> Work to be completed: Can you pull out each line of the data below that includes the word "papelera"?

> Records drawn from a dataset:
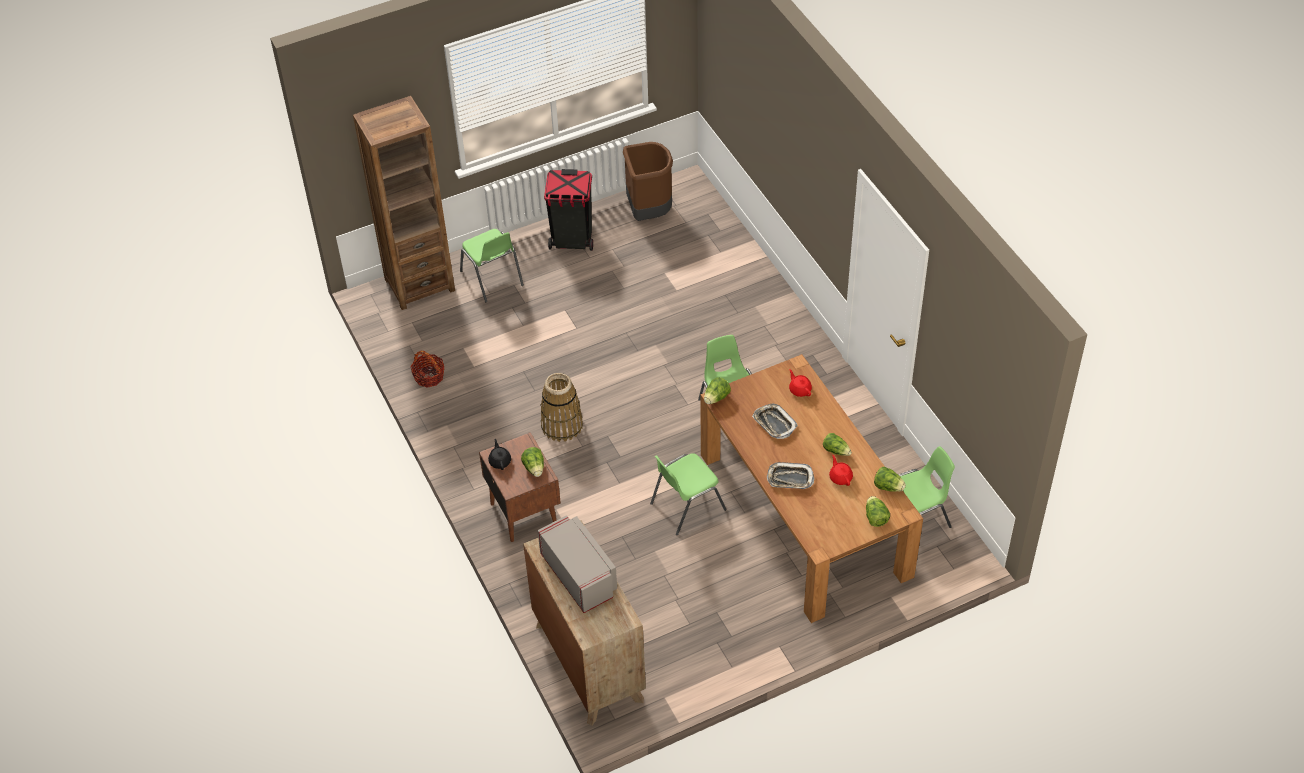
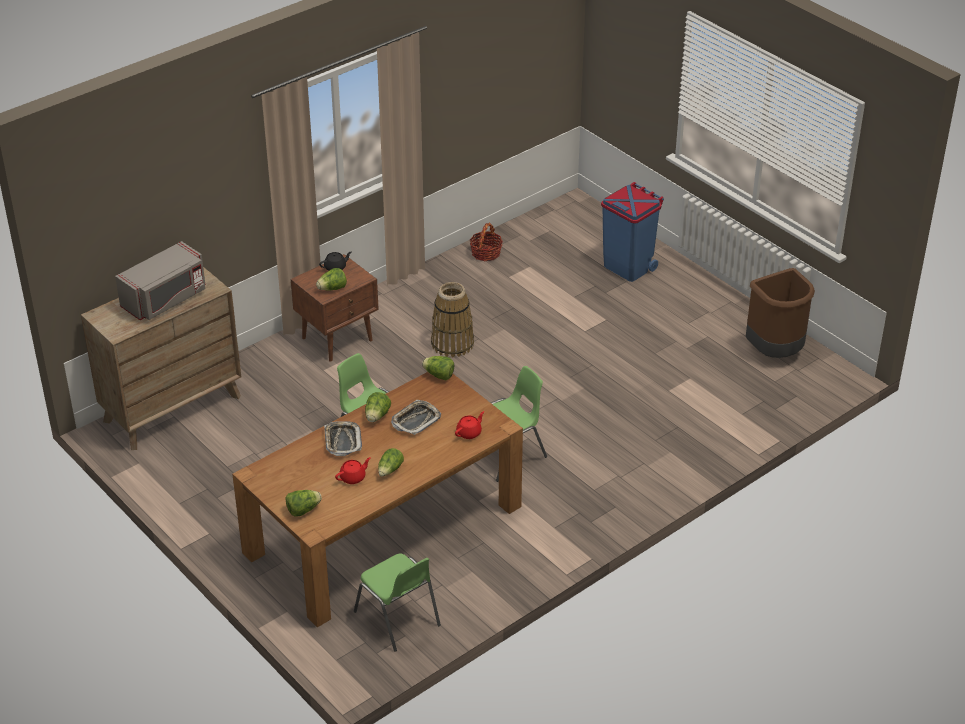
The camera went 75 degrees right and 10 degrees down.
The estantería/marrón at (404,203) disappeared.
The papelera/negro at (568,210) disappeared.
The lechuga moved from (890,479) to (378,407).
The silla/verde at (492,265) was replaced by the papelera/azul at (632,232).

> Task solution:
The papelera/negro at (568,210) disappeared.
The silla/verde at (492,265) was replaced by the papelera/azul at (632,232).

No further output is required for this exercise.